Wagstaff is a man of faith and conservative.

Many of his values go with the Abilene population.

But in the 80s, Wagstaff's sexuality would be the dividing point.

"Growing up as gay and being depressed in Abilene, not thinking I could be myself," said Wagstaff.

In the late 90s, he had the courage to come out to his family.

He would travel between New York and Abilene.

Wagstaff found that people were now open to who he was.

Wagstaff is now 15 years clean.

He is back in Abilene and is helping lead the first Abilene pride parade.

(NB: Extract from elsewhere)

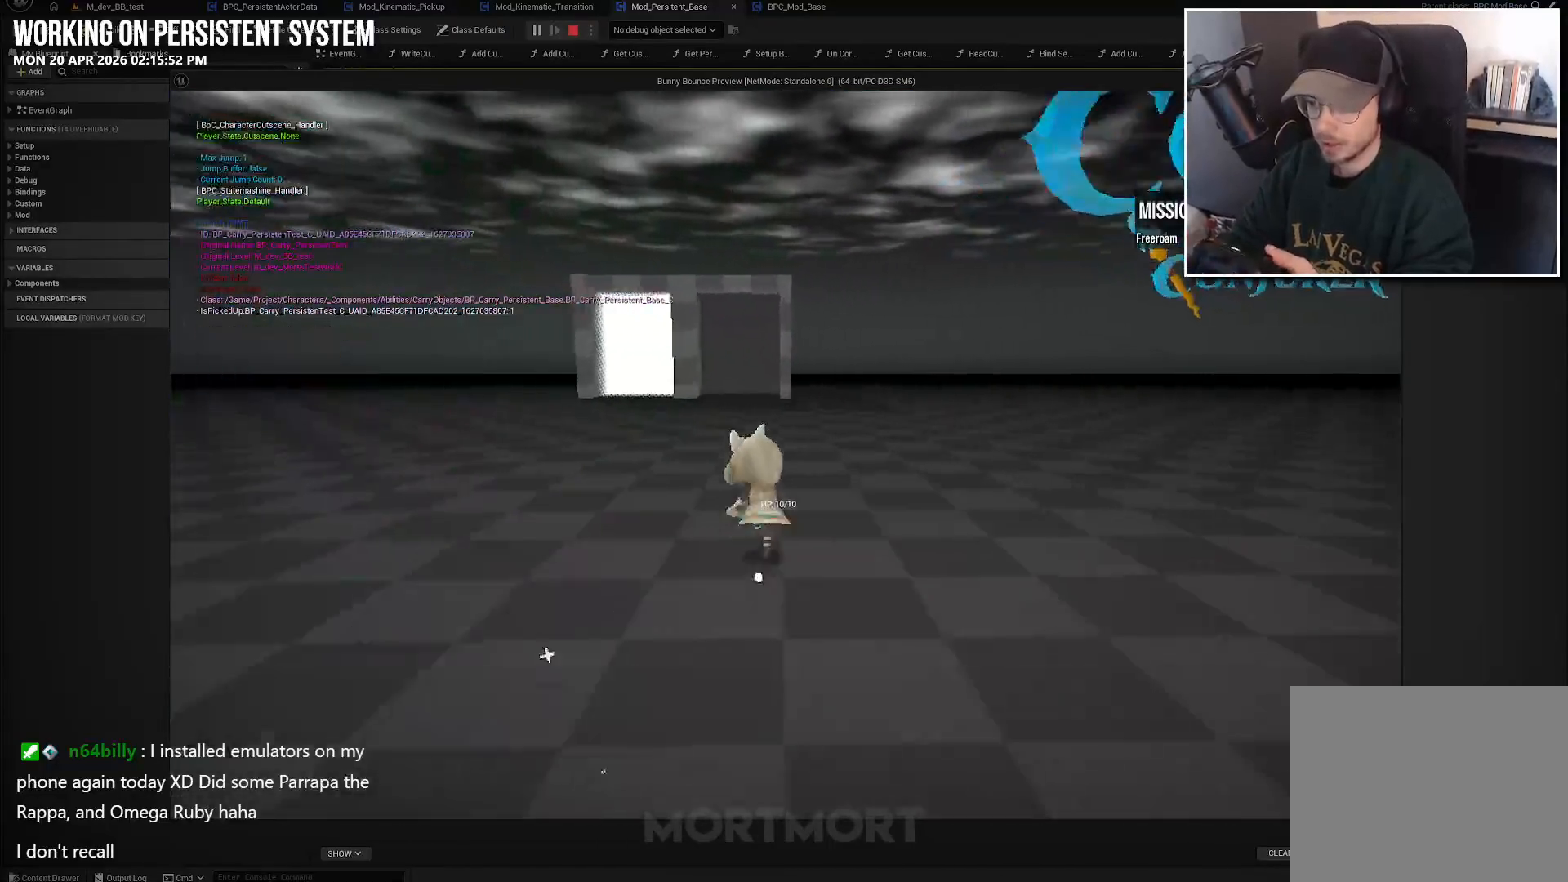
{"buttons": [], "left_stick": "up", "right_stick": "center", "events": []}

Studies have shown that, when compared with the general population, gay and bisexual men, lesbian, and transgender individuals are more likely to:

  • Use alcohol and drugs,
  • Have higher rates of substance abuse,
  • Not withhold from alcohol and drug use, and
  • Continue heavy drinking into later life.

Risk Factors:

According to data from the 2015 Nattional Youth Risk Behavior Survey (YRBS), of surveyed LGB students

  • 10% were threatened or injured with a weapon on school property
  • 34% were bullied on school property
  • 28% were bullied electronically
  • 23% of LGB students who had dated or went out with someone during the 12 months before the survey had experienced sexual dating violence in the prior year
  • 18% of LGB students had experienced physical dating violence
  • 18% of LGB students had been forced to have sexual intercourse at some point in their lives.

According to the CDC, for some gay and bisexual men, alcohol and illegal drug use, especially methamphetamines (meth), amyl nitrates (poppers), and other drugs can lead to a higher chance of getting HIV and other STDs.

The CDC states those using drugs or alcohol may also raise their chances of getting HIV or giving it to others by getting involved in more risky sexual practices and behaviors or through sharing needles or other injection equipment.


Abilene Pride Alliance is also trying to bridge the Gap in Abilene, providing a list of resources that is LGBTQIA-friendly.

The Big Country AIDS Support Group, also known as the Big Country AIDS Resources, has been helping the residents of Abilene and the surrounding 19 counties affected by HIV.